Já aqui me referi a La Seconde Guerre Mondiale de Raymond Cartier publicado uma vintena de anos depois da guerra como um bom instrumento de consulta sobre as linhas gerais de desenvolvimento do conflito e sobre o estado da opinião pública nos países participantes. O I Volume(i) refere-se assim à opinião pública inglesa:
Dans les classes dirigeantes, les infiltrations nazies, les défaillances du patriotisme, sont aussi graves qu’ en France. La Cliveden Set de lady Astor est pacifiste par idéologie de gauche, mais le Daily Mail de lord Rothermere à écrit, il n’ y a pas si longtemps que ‘les solides jeunes nazis d’ Allemagne sont rempart contre le communisme’ L´Angleterre s ´étant ultérieurement réunifiée sous les bombes, on éprouve aujourd´hui l’ ímpression que le défaitisme a été un monopole français. L´ histoire impartiale doit dire qu´il n´en fut rien.

> DADOS LISTADOS:
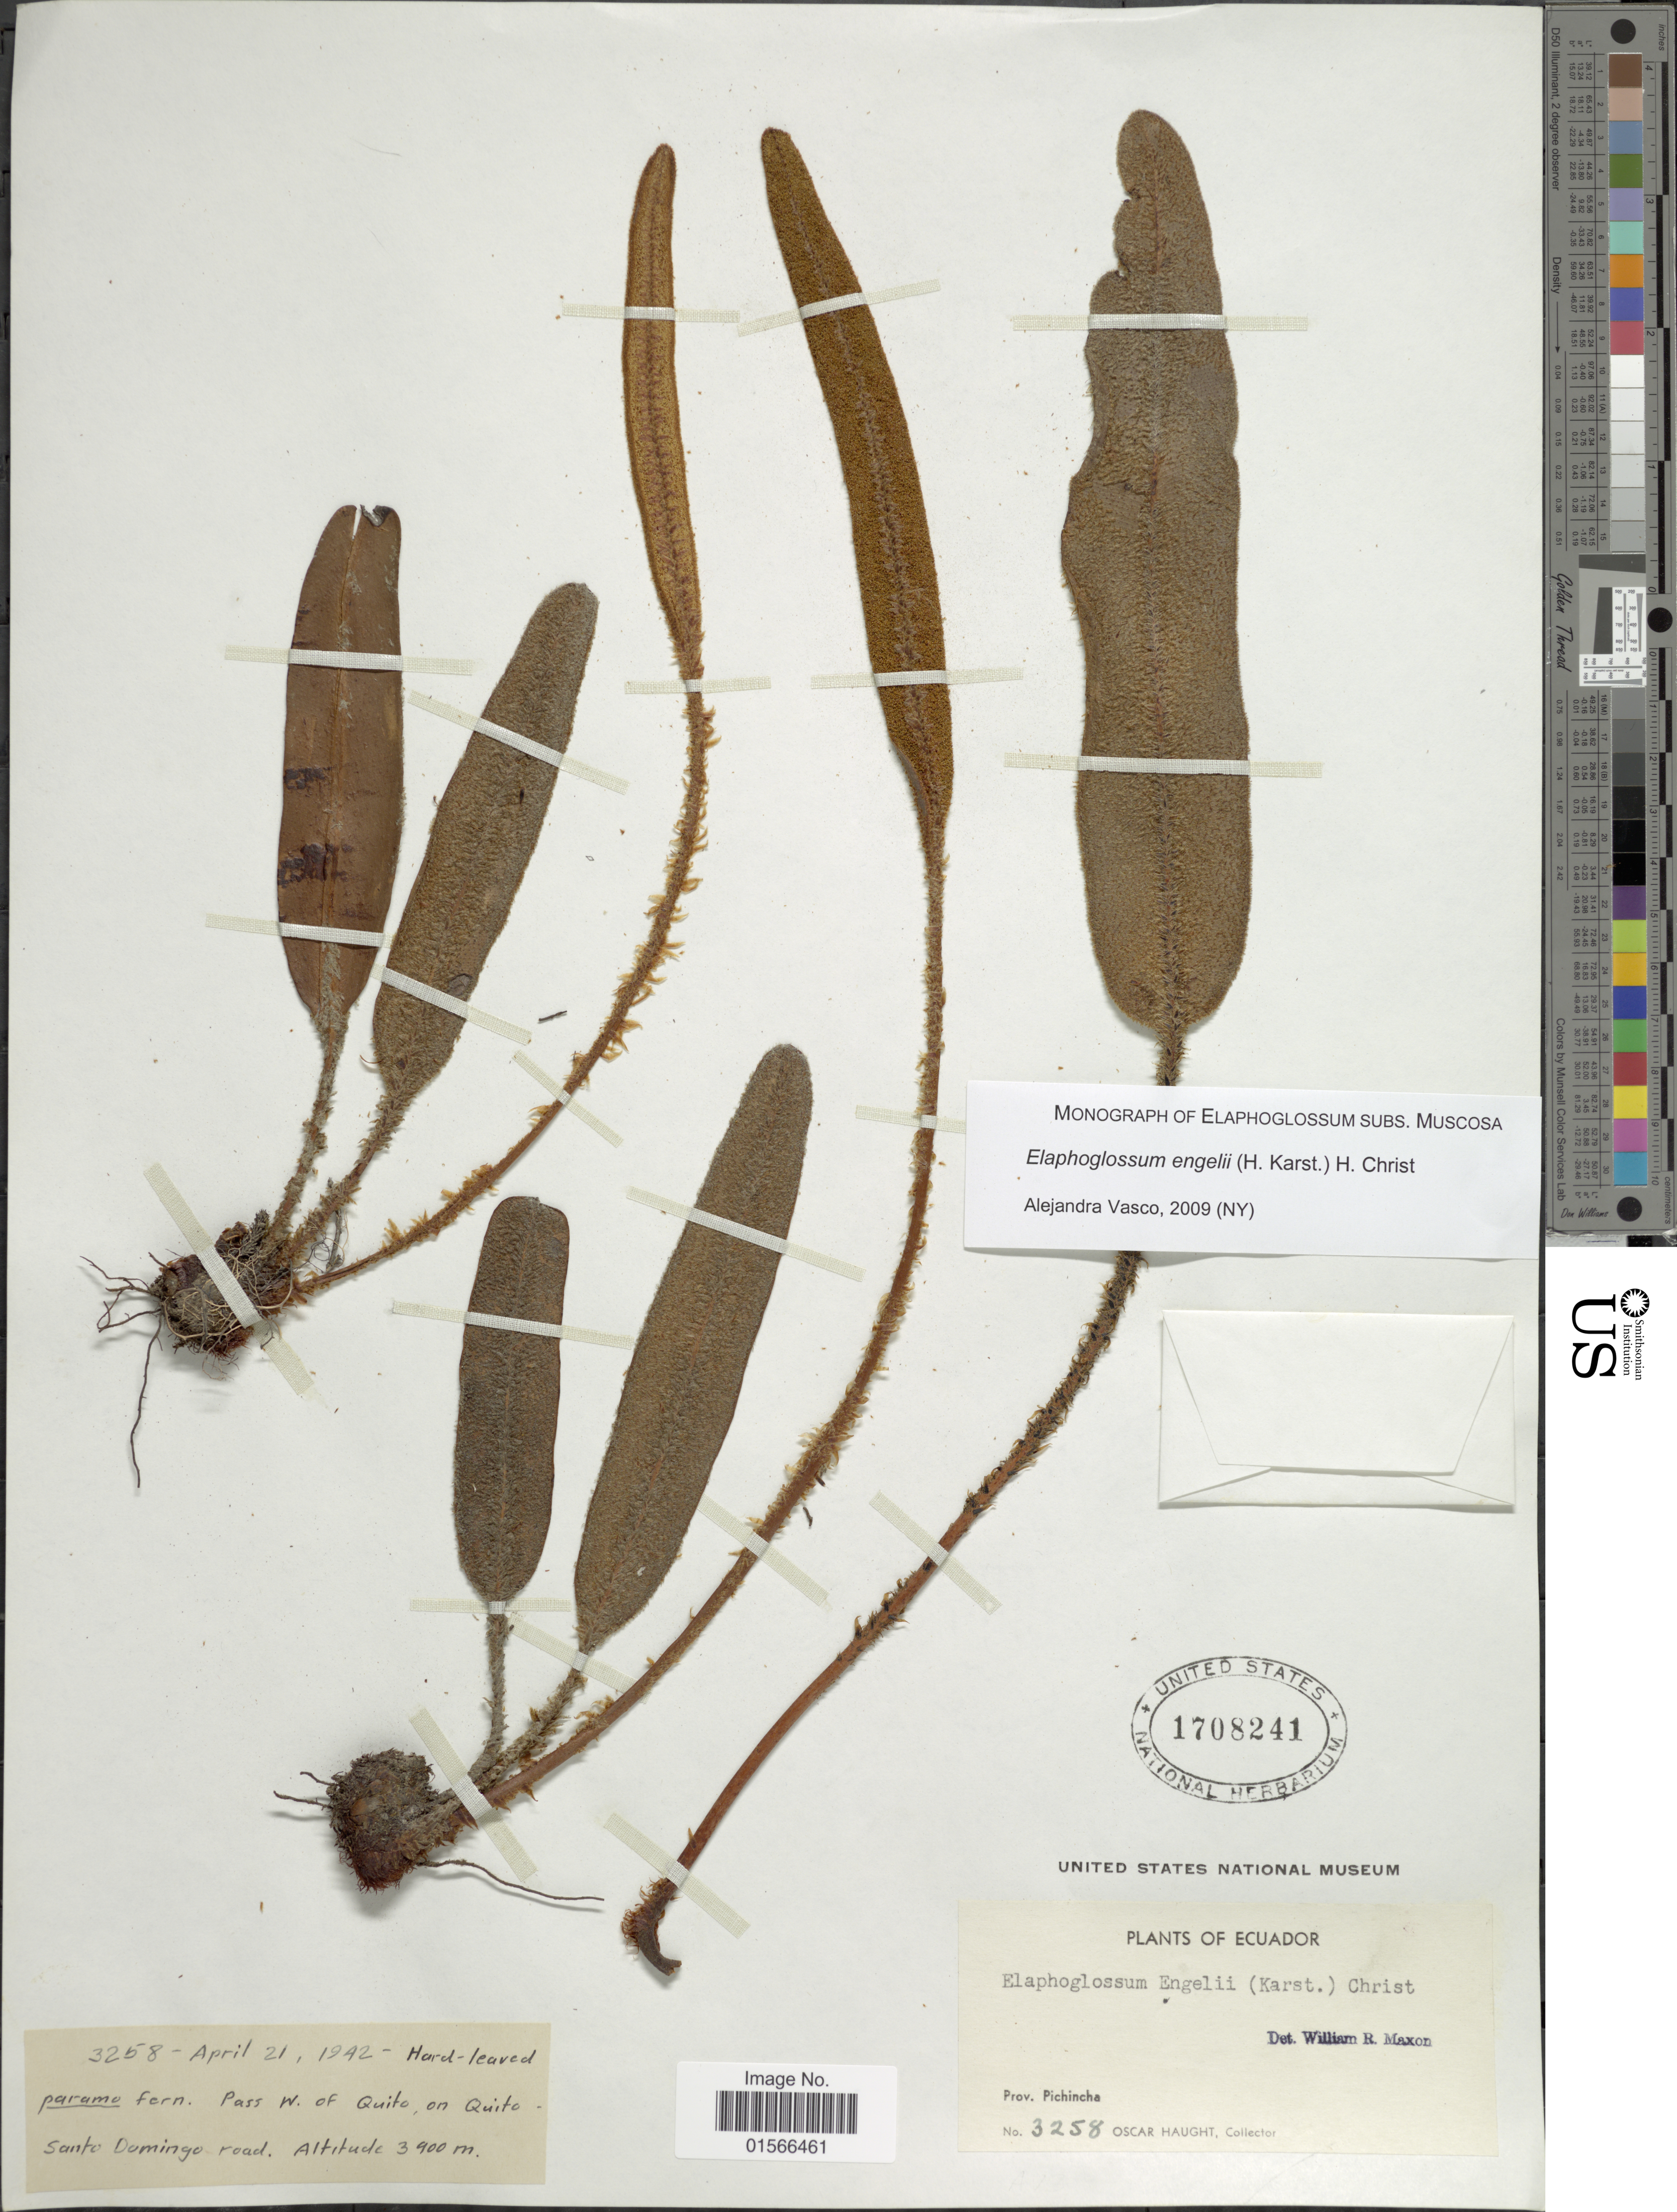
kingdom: Plantae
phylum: Tracheophyta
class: Polypodiopsida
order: Polypodiales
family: Dryopteridaceae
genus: Elaphoglossum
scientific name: Elaphoglossum engelii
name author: (H. Karst.) Christ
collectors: O. L. Haught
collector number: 3258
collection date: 1942-04-21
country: Ecuador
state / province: Pichincha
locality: Pass W. of Quito, on Quito Santo Domingo road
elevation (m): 3900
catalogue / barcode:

> EXERCÍCIOS PROPOSTOS:
1 – Repita o trecho do texto sobre o livro de Raymond Cartier que vai de "Já aqui me referi" até "n´en fut rien.".
2 – No texto sobre o livro de Raymond Cartier, qual jornal pertencia a lord Rothermere?
3 – Retome o texto sobre o livro de Raymond Cartier a partir do ponto em que ele termina.

> RESPOSTAS:
1 –
Já aqui me referi a La Seconde Guerre Mondiale de Raymond Cartier publicado uma vintena de anos depois da guerra como um bom instrumento de consulta sobre as linhas gerais de desenvolvimento do conflito e sobre o estado da opinião pública nos países participantes. O I Volume(i) refere-se assim à opinião pública inglesa:
Dans les classes dirigeantes, les infiltrations nazies, les défaillances du patriotisme, sont aussi graves qu’ en France. La Cliveden Set de lady Astor est pacifiste par idéologie de gauche, mais le Daily Mail de lord Rothermere à écrit, il n’ y a pas si longtemps que ‘les solides jeunes nazis d’ Allemagne sont rempart contre le communisme’ L´Angleterre s ´étant ultérieurement réunifiée sous les bombes, on éprouve aujourd´hui l’ ímpression que le défaitisme a été un monopole français. L´ histoire impartiale doit dire qu´il n´en fut rien.

2 – O Daily Mail.

3 –
À Viscondessa Nancy Astor, primeira mulher a ter um lugar no Parlamento, e ao seu grupo de gente de alta sociedade – a Cliveden Set – chegaram a ser atribuídas simpatias nazis ou pelo menos intenções de apaziguamento de Hitler.
Em termos mais amplos Raymond Cartier sugere que na aristocracia, no topo da banca, nos grandes negócios e na Igreja de Inglaterra terá havido sempre, para além dos fascistas declarados de Sir Oswald Mosley, gente que se as coisas corressem mal estaria disposta a favorecer uma mudança de governo e uma paz de compromisso com Hitler. Eduardo VIII, que abdicara tornando-se duque de Windsor, terá evidenciado também simpatias nesse sentido.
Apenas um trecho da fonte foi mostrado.